Tokyo Police Club’s ‘Forcefield’

TPC_ForcefieldPaul McCartney’s McCartney II, Green Day’s American Idiot, Saves The Day’s In Reverie, MGMT’s S/T, Tokyo Police Club’s Forcefield. I tend to be really drawn to albums within a band’s discography that their core fanbase tends to dismiss or be disappointed by. It’s a slowly developing pattern I’ve begun to notice. I love all the above albums dearly. They’re so deliciously good in their own right, despite their stylistic differences from their previous released material. I rarely get upset when bands do this because all it is is their natural growth as musicians and people and writers. As consumers, listeners, people we do the same! I’ve never understood why people take it so personal sometimes.

I am not exaggerating when I say I have been listening to Forcefield on repeat all day. As soon as I played “Argentina” I knew I was in for a ride. I must have listened to this album over 10 times in a row. This is not normal, especially for me. This is unanticipated behavior, but I just cannot help myself. It’s resonating. This album is pulsing with thumpin’ bass tones and guitar riffs that just want to make you swim inside crystal clear ocean tides. I’ve also noticed a lot of  s p a c e  on this album – Reverb and delay aplenty but tasteful, not overused. Vocal distortion on David Monks’ cathartic outcries are hungrily welcomed. But let me backtrack –

My first memory of Tokyo Police Club is seeing their music video for “Tessellate” on MTV at some point circa 2008 or so. I downloaded a few tracks off Elephant Shell and that’s about as far as it got. I don’t think I ever got into them as much, but I sure played the 1s and 0s out of “Graves”, “Tessellate”, and “In A Cave”. Great tracks, all! I’m almost certain TPC headlined a local town festival about 20 minutes away from me, but having only heard those tracks I wasn’t interested enough and let it go by. Boy, am I regretting it now.

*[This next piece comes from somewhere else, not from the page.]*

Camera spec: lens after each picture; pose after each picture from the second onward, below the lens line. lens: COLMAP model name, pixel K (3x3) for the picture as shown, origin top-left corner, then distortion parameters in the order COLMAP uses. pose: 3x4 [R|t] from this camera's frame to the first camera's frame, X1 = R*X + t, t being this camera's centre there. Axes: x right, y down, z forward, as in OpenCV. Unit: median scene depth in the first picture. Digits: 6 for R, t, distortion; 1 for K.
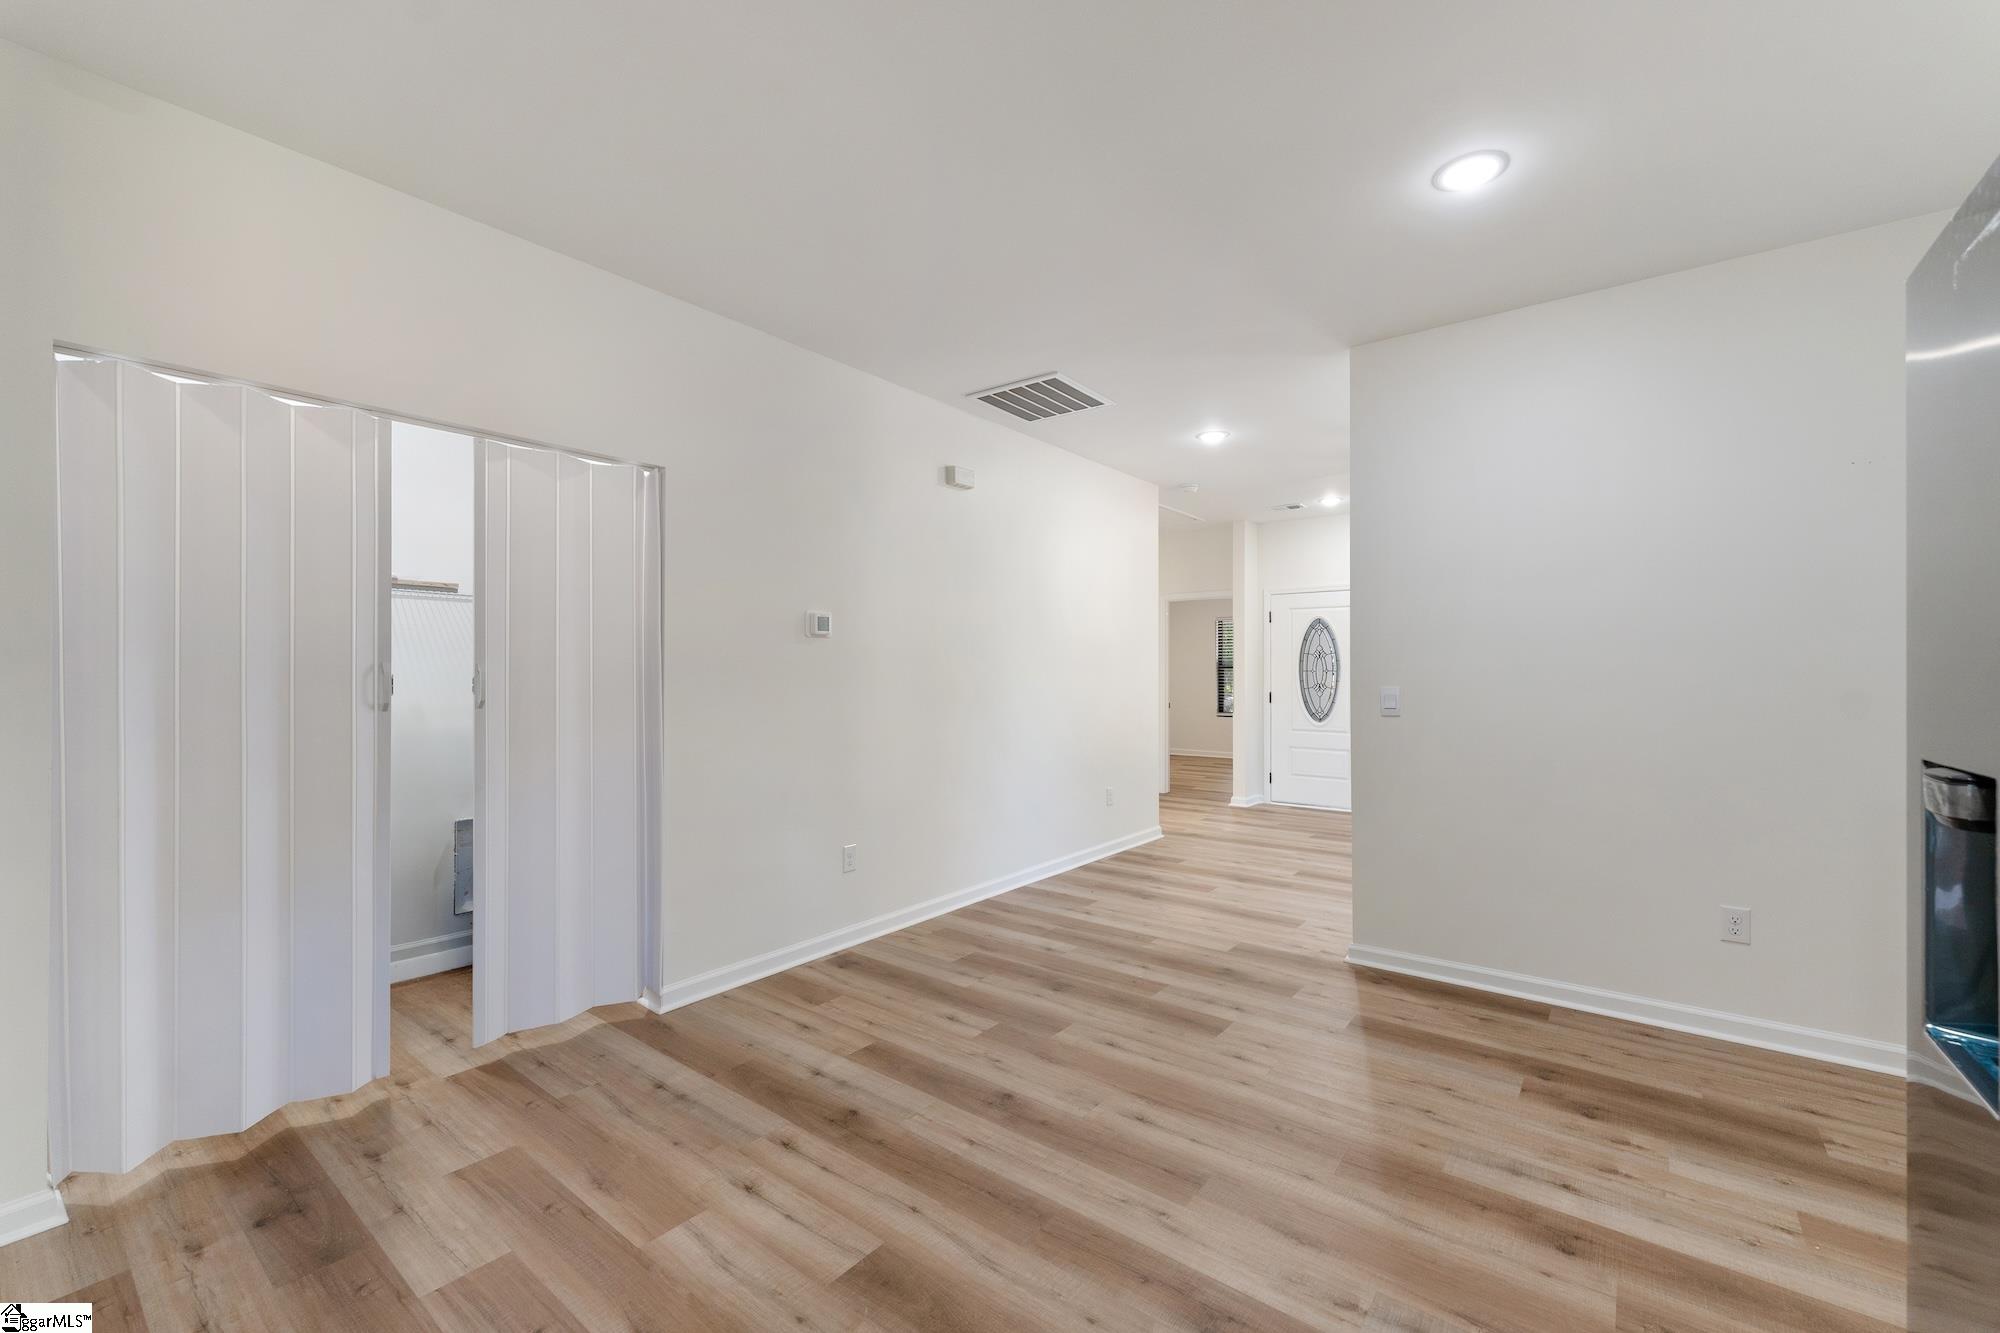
lens RADIAL K [[813.4, 0, 1000.1], [0, 813.4, 656.8], [0, 0, 1]] dist [-0.000817, 0.000160]
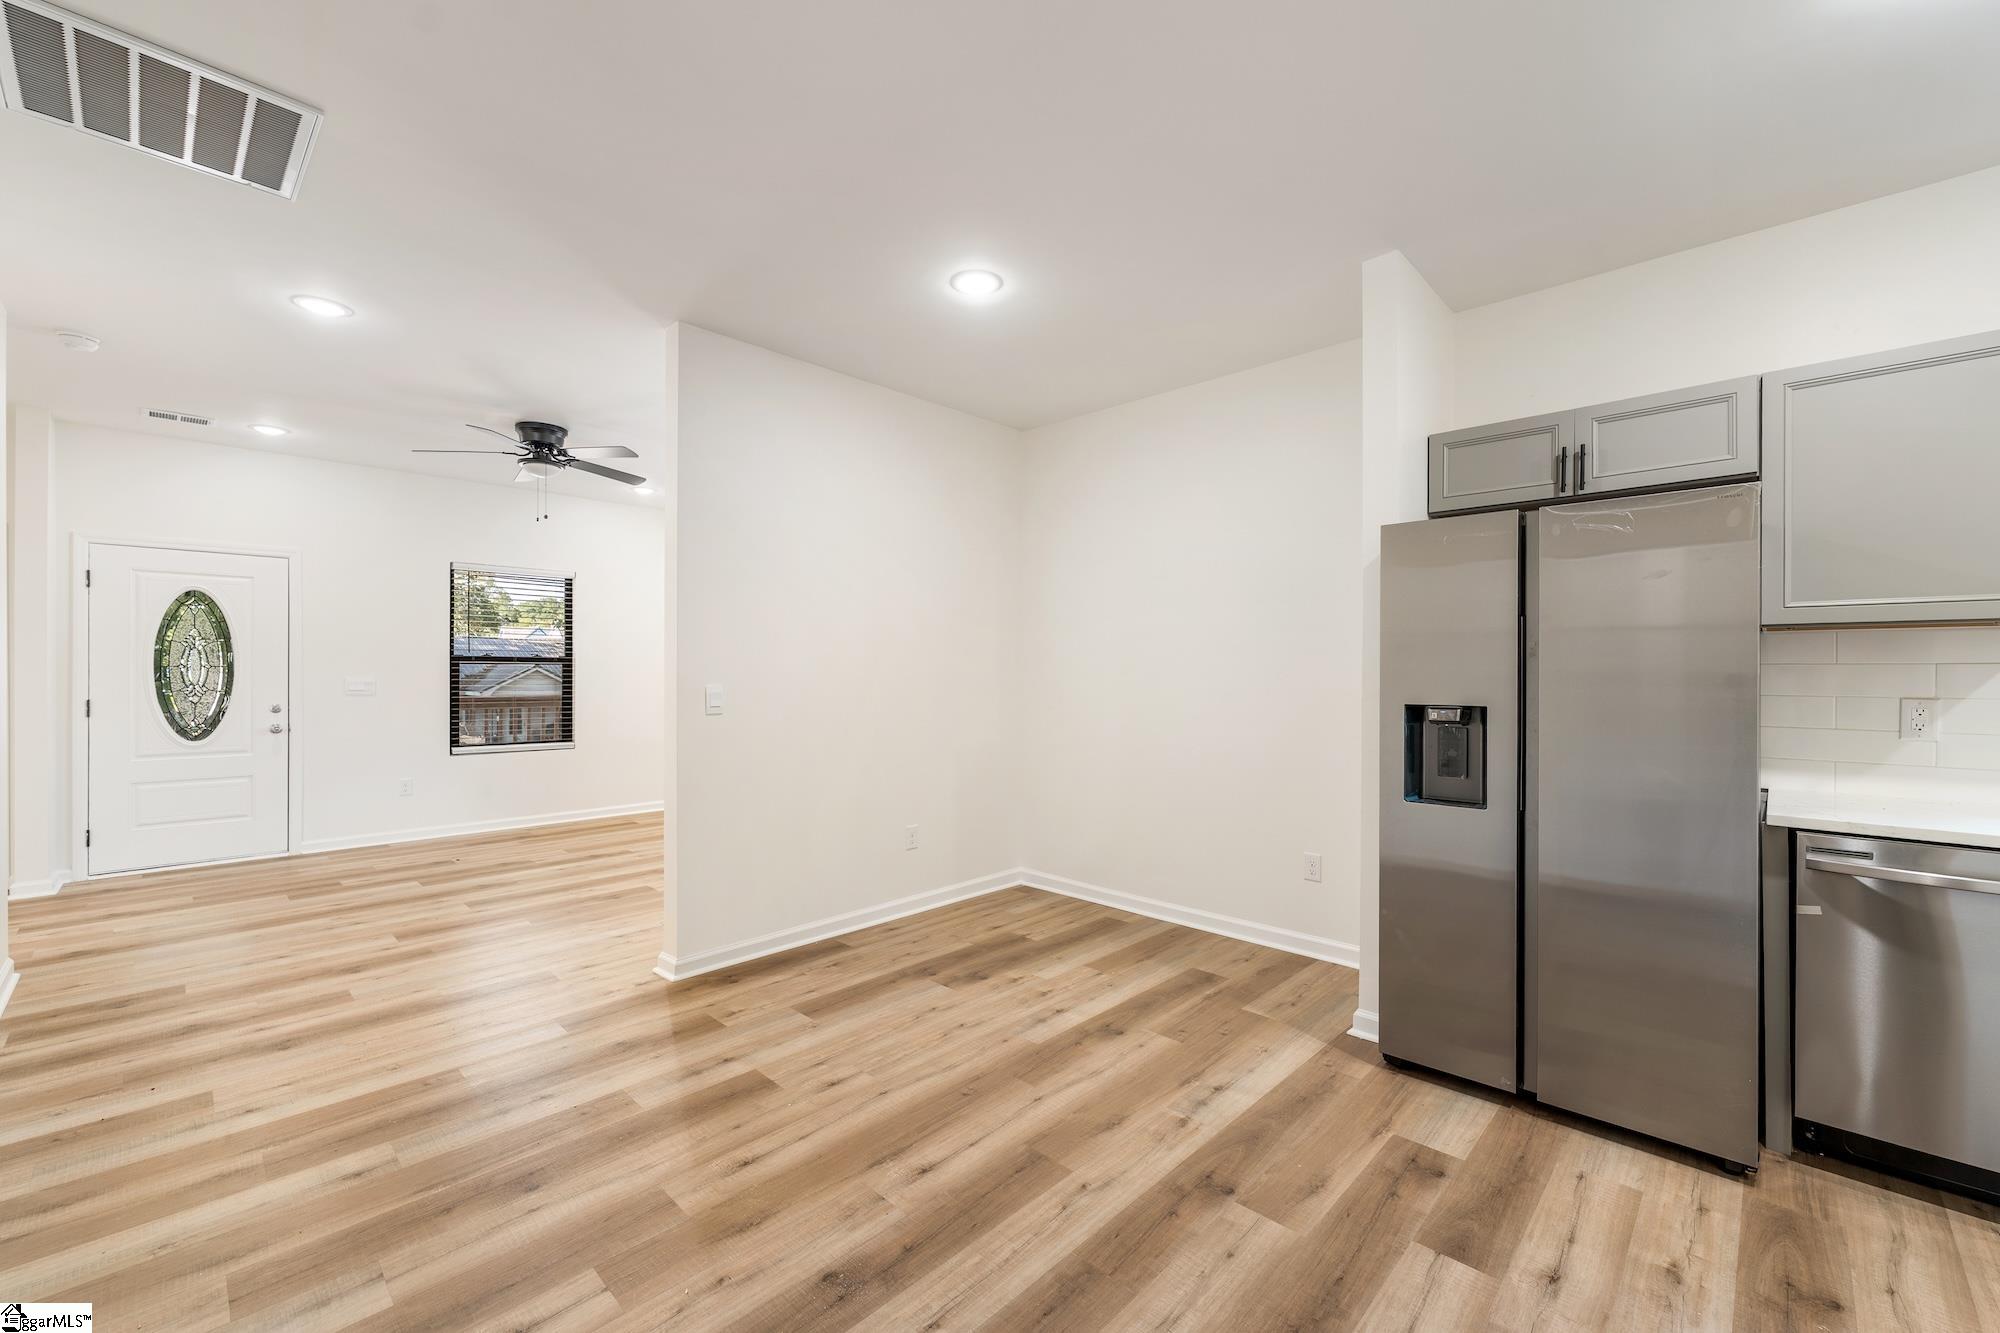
lens RADIAL K [[813.4, 0, 1000.1], [0, 813.4, 656.8], [0, 0, 1]] dist [-0.000817, 0.000160]
pose [[0.104441, 0.014803, 0.994421, -0.581654], [-0.021274, 0.999694, -0.012647, 0.011545], [-0.994303, -0.019835, 0.104724, 0.680408]]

Forcefields is bridging the dancey/EDM/Top40 assault we have all be enduring like a stinging, raging sandstorm to the authentic indie sound we’ve all really been craving deep down. There is a more polished feel on this record than Tokyo Police Club’s previously released material. I feel like I’m at a dance club on a space station searching for the cure. It’s compelling, adventurous, daunting, daring. I think TPC’s style and overall sound in Forcefield, could’ve been what MGMT could’ve sounded like had they not opted for psychedelic avant-garde. Don’t get me wrong, I love MGMT. But I think some of their fans resented them going that route, especially fans expecting Oracular Spectacular 2.

The intricate in and out synth/keyboard parts are truly the masterwork of this record. The nerve centers in my brain are having the time of their lives picking them out. David Monks’ voice is cool and soothing, navigating the ebbs and flows, peaking and falling. I don’t remember the last time I had this much fun out of listening to an indie pop record. I don’t remember having this much fun listening to a record straight, over and over!

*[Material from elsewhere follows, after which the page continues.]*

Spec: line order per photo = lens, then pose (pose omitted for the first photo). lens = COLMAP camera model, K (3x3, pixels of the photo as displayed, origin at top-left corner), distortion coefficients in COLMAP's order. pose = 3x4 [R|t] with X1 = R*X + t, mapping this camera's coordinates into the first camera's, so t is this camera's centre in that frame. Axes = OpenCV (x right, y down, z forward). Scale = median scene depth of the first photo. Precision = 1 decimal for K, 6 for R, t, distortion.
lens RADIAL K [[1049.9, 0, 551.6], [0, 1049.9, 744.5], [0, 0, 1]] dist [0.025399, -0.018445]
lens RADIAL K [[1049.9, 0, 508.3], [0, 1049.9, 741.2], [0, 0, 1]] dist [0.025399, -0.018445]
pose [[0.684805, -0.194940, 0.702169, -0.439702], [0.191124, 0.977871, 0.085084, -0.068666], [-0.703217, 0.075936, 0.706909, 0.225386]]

Favorite tracks: Miserable, Beaches, Toy Guns, Tunnel Vision, Through the Wire – Fuck, the whole album is just brilliant. Go listen to it. In order. Like everyone had to do before we had a choice. That’s how it’s supposed to be!


Author: Roe

30. she/her. Songwriter & Trek Punk Soul™.

4 thoughts on “Tokyo Police Club’s ‘Forcefield’”

    1. Coincidentally, IR was the album that got me into them in the first place. I agree – Totally underrated record.

      I wouldn’t say they stopped trying, but after IR, Chris went through a lot of personal discord in his life and the way he viewed the world. His songwriting reflected that in an honest light, despite the fact those songs were different from Saves’ previous releases.

      You ever watch the Daybreak documentary?


      1. Awesome. To be fair and in their defense I stopped listening. I’ll check this out! I’m sure nostalgia will rope me in.